A recent recommendation from the Institute of Mecidine (IOM) reinforces the national movement to restructure resident work hours and duties. Released Dec. 2, 2008, the “Resident Duty Hours: Enhancing Sleep, Supervision, and Safety” report calls for a maximum shift length of 30 hours with admission of patients for up to 16 hours, plus a five-hour, uninterrupted sleep period between 10 p.m. and 8 a.m., with the remaining hours for transitional and educational activity.
The consensus is the ACGME rules changes likely will alter the hospitalist job description and produce an even greater shortage of qualified, experienced physicians. Leora Horwitz, MD, MHS, an assistant professor in internal medicine at Yale University School of Medicine in New Haven, Conn., says “hospitalists are really an amalgamation of two very distinct types: the short-term hospitalist who takes the job for a year or two right after residency and before fellowship, and the longer-term hospitalist who takes on the job as at least an intermediate-term career. It could be that recruitment and retention differ for these types.”
Dr. Rifkin isn’t alone when he asks, “Can a hospitalist last that long doing patient care alone? There are only so many people who will move up to be leaders in HMGs. So while this will probably be good for recruitment in the short term, in the long term, we don’t know.”
Some ramifications of hospital medicine as a whole taking on more patients and more hospitalists will parallel the growing pains of individual HMGs. For instance, hospitalist group’s social bonds may not be as tight, says Dr. Feldman. But where many obstacles are surmountable, “what is not surmountable is if hospitals don’t choose to increase the size of their hospitalist programs. The deathblow to most hospitalist programs is if you ask the group, and each individual, to do more work that is not commensurate with the original expectations. And with the market already tight, most hospitals can’t afford to have unhappy hospitalists.”
Financially, the new rules will place a heavy burden on HMGs and hospital administrators. With no additional reimbursement under the GME system, most hospitals will have to get creative with existing budgets. “Part of the concern is that patients that hospitalists see on a teaching service tend to be the lower socioeconomic population of patients―Medicaid and self-pay patients―where there is inadequate reimbursement anyway,” Flores says. The answer likely will be sending those patients to a non-teaching service, which in essence transfers the financial burden. “Hospitals will have to find money from somewhere.”
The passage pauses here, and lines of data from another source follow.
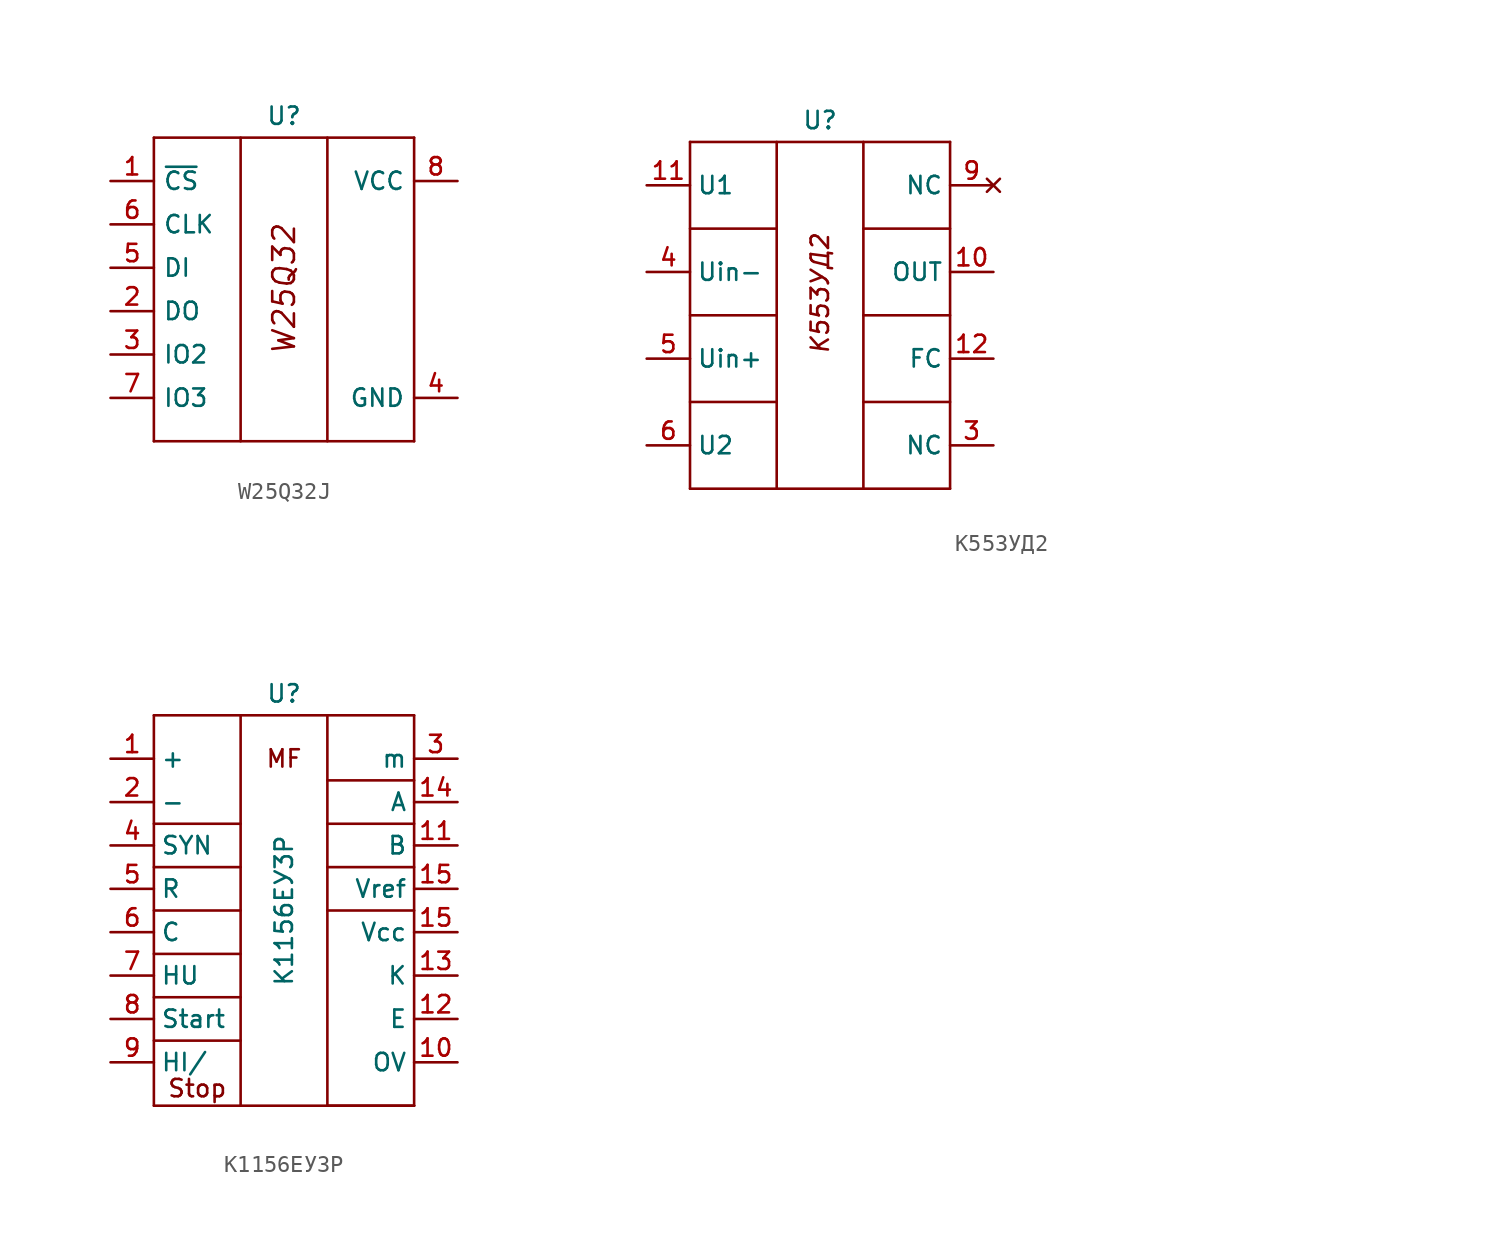
<source format=kicad_sym>
(kicad_symbol_lib
  (version 20220914)
  (generator kicad_symbol_editor)
  (symbol "W25Q32J"
    (property "Reference" "U"
      (at 0 8.89 0)
      (effects (font (size 1.016 1.016))))
    (symbol "W25Q32J_1_1"
      (polyline (pts (xy -7.62 -10.16) (xy 7.62 -10.16)) (stroke (width 0) (type default)) (fill (type none)))
      (polyline (pts (xy -7.62 7.62) (xy -7.62 -10.16)) (stroke (width 0) (type default)) (fill (type none)))
      (polyline (pts (xy -7.62 7.62) (xy 7.62 7.62)) (stroke (width 0) (type default)) (fill (type none)))
      (polyline (pts (xy -2.54 7.62) (xy -2.54 -10.16)) (stroke (width 0) (type default)) (fill (type none)))
      (polyline (pts (xy 2.54 7.62) (xy 2.54 -10.16)) (stroke (width 0) (type default)) (fill (type none)))
      (polyline (pts (xy 7.62 7.62) (xy 7.62 -10.16)) (stroke (width 0) (type default)) (fill (type none)))
      (text "W25Q32" (at 0 -1.27 900) (effects (font (size 1.27 1.27) italic)))
      (pin input line (at -10.16 5.08 0) (length 2.54) (name "~{CS}" (effects (font (size 1.016 1.016)))) (number "1" (effects (font (size 1.016 1.016)))))
      (pin bidirectional line (at -10.16 -2.54 0) (length 2.54) (name "DO" (effects (font (size 1.016 1.016)))) (number "2" (effects (font (size 1.016 1.016)))) (alternate "IO1" bidirectional line))
      (pin bidirectional line (at -10.16 -5.08 0) (length 2.54) (name "IO2" (effects (font (size 1.016 1.016)))) (number "3" (effects (font (size 1.016 1.016)))))
      (pin power_in line (at 10.16 -7.62 180) (length 2.54) (name "GND" (effects (font (size 1.016 1.016)))) (number "4" (effects (font (size 1.016 1.016)))))
      (pin bidirectional line (at -10.16 0 0) (length 2.54) (name "DI" (effects (font (size 1.016 1.016)))) (number "5" (effects (font (size 1.016 1.016)))) (alternate "IO0" bidirectional line))
      (pin input line (at -10.16 2.54 0) (length 2.54) (name "CLK" (effects (font (size 1.016 1.016)))) (number "6" (effects (font (size 1.016 1.016)))))
      (pin bidirectional line (at -10.16 -7.62 0) (length 2.54) (name "IO3" (effects (font (size 1.016 1.016)))) (number "7" (effects (font (size 1.016 1.016)))))
      (pin power_in line (at 10.16 5.08 180) (length 2.54) (name "VCC" (effects (font (size 1.016 1.016)))) (number "8" (effects (font (size 1.016 1.016)))))))
  (symbol "К553УД2"
    (pin_names
      (offset 0.381))
    (property "Reference" "U"
      (at 0 10.16 0)
      (effects (font (size 1.016 1.016))))
    (symbol "К553УД2_0_1"
      (polyline (pts (xy -7.62 -6.35) (xy -2.54 -6.35)) (stroke (width 0) (type default)) (fill (type none)))
      (polyline (pts (xy -7.62 -1.27) (xy -2.54 -1.27)) (stroke (width 0) (type default)) (fill (type none)))
      (polyline (pts (xy -7.62 3.81) (xy -2.54 3.81)) (stroke (width 0) (type default)) (fill (type none)))
      (polyline (pts (xy 2.54 -6.35) (xy 7.62 -6.35)) (stroke (width 0) (type default)) (fill (type none)))
      (polyline (pts (xy 2.54 -1.27) (xy 7.62 -1.27)) (stroke (width 0) (type default)) (fill (type none)))
      (polyline (pts (xy 2.54 3.81) (xy 7.62 3.81)) (stroke (width 0) (type default)) (fill (type none))))
    (symbol "К553УД2_1_1"
      (polyline (pts (xy -7.62 -11.43) (xy 7.62 -11.43)) (stroke (width 0) (type default)) (fill (type none)))
      (polyline (pts (xy -7.62 8.89) (xy -7.62 -11.43)) (stroke (width 0) (type default)) (fill (type none)))
      (polyline (pts (xy -7.62 8.89) (xy 7.62 8.89)) (stroke (width 0) (type default)) (fill (type none)))
      (polyline (pts (xy -2.54 8.89) (xy -2.54 -11.43)) (stroke (width 0) (type default)) (fill (type none)))
      (polyline (pts (xy 2.54 8.89) (xy 2.54 -11.43)) (stroke (width 0) (type default)) (fill (type none)))
      (polyline (pts (xy 7.62 8.89) (xy 7.62 -11.43)) (stroke (width 0) (type default)) (fill (type none)))
      (text "К553УД2" (at 0 0 900) (effects (font (size 1.016 1.016) italic)))
      (pin no_connect line (at 31.75 -6.35 180) (length 2.54) hide (name "NC" (effects (font (size 1.016 1.016)))) (number "1" (effects (font (size 1.016 1.016)))))
      (pin output line (at 10.16 1.27 180) (length 2.54) (name "OUT" (effects (font (size 1.016 1.016)))) (number "10" (effects (font (size 1.016 1.016)))))
      (pin power_in line (at -10.16 6.35 0) (length 2.54) (name "U1" (effects (font (size 1.016 1.016)))) (number "11" (effects (font (size 1.016 1.016)))))
      (pin output line (at 10.16 -3.81 180) (length 2.54) (name "FC" (effects (font (size 1.016 1.016)))) (number "12" (effects (font (size 1.016 1.016)))))
      (pin no_connect line (at 31.75 3.81 180) (length 2.54) hide (name "NC" (effects (font (size 1.016 1.016)))) (number "13" (effects (font (size 1.016 1.016)))))
      (pin no_connect line (at 31.75 6.35 180) (length 2.54) hide (name "NC" (effects (font (size 1.016 1.016)))) (number "14" (effects (font (size 1.016 1.016)))))
      (pin no_connect line (at 31.75 -3.81 180) (length 2.54) hide (name "NC" (effects (font (size 1.016 1.016)))) (number "2" (effects (font (size 1.016 1.016)))))
      (pin input line (at 10.16 -8.89 180) (length 2.54) (name "NC" (effects (font (size 1.016 1.016)))) (number "3" (effects (font (size 1.016 1.016)))))
      (pin input line (at -10.16 1.27 0) (length 2.54) (name "Uin-" (effects (font (size 1.016 1.016)))) (number "4" (effects (font (size 1.016 1.016)))))
      (pin power_in line (at -10.16 -3.81 0) (length 2.54) (name "Uin+" (effects (font (size 1.016 1.016)))) (number "5" (effects (font (size 1.016 1.016)))))
      (pin power_in line (at -10.16 -8.89 0) (length 2.54) (name "U2" (effects (font (size 1.016 1.016)))) (number "6" (effects (font (size 1.016 1.016)))) (alternate "ADC_IN9" bidirectional line) (alternate "TIM14_CH1" bidirectional line) (alternate "TIM1_CH3N" bidirectional line) (alternate "TIM3_CH4" bidirectional line))
      (pin no_connect line (at 31.75 -1.27 180) (length 2.54) hide (name "NC" (effects (font (size 1.016 1.016)))) (number "7" (effects (font (size 1.016 1.016)))))
      (pin no_connect line (at 31.75 1.27 180) (length 2.54) hide (name "NC" (effects (font (size 1.016 1.016)))) (number "8" (effects (font (size 1.016 1.016)))))
      (pin no_connect line (at 10.16 6.35 180) (length 2.54) (name "NC" (effects (font (size 1.016 1.016)))) (number "9" (effects (font (size 1.016 1.016)))))))
  (symbol "К1156ЕУ3Р"
    (pin_names
      (offset 0.381))
    (property "Reference" "U"
      (at 0 12.7 0)
      (effects (font (size 1.016 1.016))))
    (property "Value" "К1156ЕУ3Р"
      (at 0 0 90)
      (effects (font (size 1.016 1.016))))
    (symbol "К1156ЕУ3Р_0_1"
      (polyline (pts (xy -7.62 -7.62) (xy -2.54 -7.62)) (stroke (width 0) (type default)) (fill (type none)))
      (polyline (pts (xy -7.62 -5.08) (xy -2.54 -5.08)) (stroke (width 0) (type default)) (fill (type none)))
      (polyline (pts (xy -7.62 -2.54) (xy -2.54 -2.54)) (stroke (width 0) (type default)) (fill (type none)))
      (polyline (pts (xy -7.62 0) (xy -2.54 0)) (stroke (width 0) (type default)) (fill (type none)))
      (polyline (pts (xy -7.62 2.54) (xy -2.54 2.54)) (stroke (width 0) (type default)) (fill (type none)))
      (polyline (pts (xy -7.62 5.08) (xy -2.54 5.08)) (stroke (width 0) (type default)) (fill (type none)))
      (polyline (pts (xy 2.54 -11.43) (xy 7.62 -11.43)) (stroke (width 0) (type default)) (fill (type none)))
      (polyline (pts (xy 2.54 0) (xy 7.62 0)) (stroke (width 0) (type default)) (fill (type none)))
      (polyline (pts (xy 2.54 2.54) (xy 7.62 2.54)) (stroke (width 0) (type default)) (fill (type none)))
      (polyline (pts (xy 2.54 5.08) (xy 7.62 5.08)) (stroke (width 0) (type default)) (fill (type none)))
      (polyline (pts (xy 2.54 7.62) (xy 7.62 7.62)) (stroke (width 0) (type default)) (fill (type none))))
    (symbol "К1156ЕУ3Р_1_1"
      (polyline (pts (xy -7.62 -11.43) (xy 7.62 -11.43)) (stroke (width 0) (type default)) (fill (type none)))
      (polyline (pts (xy -7.62 11.43) (xy -7.62 -11.43)) (stroke (width 0) (type default)) (fill (type none)))
      (polyline (pts (xy -7.62 11.43) (xy 7.62 11.43)) (stroke (width 0) (type default)) (fill (type none)))
      (polyline (pts (xy -2.54 11.43) (xy -2.54 -11.43)) (stroke (width 0) (type default)) (fill (type none)))
      (polyline (pts (xy 2.54 11.43) (xy 2.54 -11.43)) (stroke (width 0) (type default)) (fill (type none)))
      (polyline (pts (xy 7.62 11.43) (xy 7.62 -11.43)) (stroke (width 0) (type default)) (fill (type none)))
      (text "MF" (at 0 8.89 0) (effects (font (size 1.016 1.016))))
      (text "Stop" (at -5.08 -10.414 0) (effects (font (size 1.016 1.016))))
      (pin input line (at -10.16 8.89 0) (length 2.54) (name "+" (effects (font (size 1.016 1.016)))) (number "1" (effects (font (size 1.016 1.016)))))
      (pin input line (at 10.16 -8.89 180) (length 2.54) (name "OV" (effects (font (size 1.016 1.016)))) (number "10" (effects (font (size 1.016 1.016)))) (alternate "SD" input line))
      (pin output line (at 10.16 3.81 180) (length 2.54) (name "B" (effects (font (size 1.016 1.016)))) (number "11" (effects (font (size 1.016 1.016)))))
      (pin power_in line (at 10.16 -6.35 180) (length 2.54) (name "E" (effects (font (size 1.016 1.016)))) (number "12" (effects (font (size 1.016 1.016)))))
      (pin output line (at 10.16 -3.81 180) (length 2.54) (name "K" (effects (font (size 1.016 1.016)))) (number "13" (effects (font (size 1.016 1.016)))))
      (pin power_in line (at 10.16 6.35 180) (length 2.54) (name "A" (effects (font (size 1.016 1.016)))) (number "14" (effects (font (size 1.016 1.016)))))
      (pin power_in line (at 10.16 -1.27 180) (length 2.54) (name "Vcc" (effects (font (size 1.016 1.016)))) (number "15" (effects (font (size 1.016 1.016)))))
      (pin power_in line (at 10.16 1.27 180) (length 2.54) (name "Vref" (effects (font (size 1.016 1.016)))) (number "15" (effects (font (size 1.016 1.016)))))
      (pin input line (at -10.16 6.35 0) (length 2.54) (name "-" (effects (font (size 1.016 1.016)))) (number "2" (effects (font (size 1.016 1.016)))))
      (pin power_out line (at 10.16 8.89 180) (length 2.54) (name "m" (effects (font (size 1.016 1.016)))) (number "3" (effects (font (size 1.016 1.016)))))
      (pin output line (at -10.16 3.81 0) (length 2.54) (name "SYN" (effects (font (size 1.016 1.016)))) (number "4" (effects (font (size 1.016 1.016)))))
      (pin output line (at -10.16 1.27 0) (length 2.54) (name "R" (effects (font (size 1.016 1.016)))) (number "5" (effects (font (size 1.016 1.016)))))
      (pin passive line (at -10.16 -1.27 0) (length 2.54) (name "C" (effects (font (size 1.016 1.016)))) (number "6" (effects (font (size 1.016 1.016)))))
      (pin passive line (at -10.16 -3.81 0) (length 2.54) (name "HU" (effects (font (size 1.016 1.016)))) (number "7" (effects (font (size 1.016 1.016)))))
      (pin passive line (at -10.16 -6.35 0) (length 2.54) (name "Start" (effects (font (size 1.016 1.016)))) (number "8" (effects (font (size 1.016 1.016)))))
      (pin passive line (at -10.16 -8.89 0) (length 2.54) (name "HI/" (effects (font (size 1.016 1.016)))) (number "9" (effects (font (size 1.016 1.016))))))))
</source>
Teaching hospitals not part of large academic medical centers contribute to hospitalists’ compensation when they help train family medicine and internal medicine residents. “Because they are not technically academic hospitalists,” Flores says, “they need to be alerted about how these rule changes may influence the way they manage and run the finances of their practice.”
Some of the solutions to the problems inherent in this change depend on the practice and scheduling model. In the aftermath of the work-hour restriction, many hospitalist programs changed their scheduling method to day float/night float, or the “drip” method of admission (taking admissions every day), versus the “bolus” method (every fourth or fifth day), Dr. Feldman says. The bolus method likely leads to scenarios where the new ACGME cap will come into play.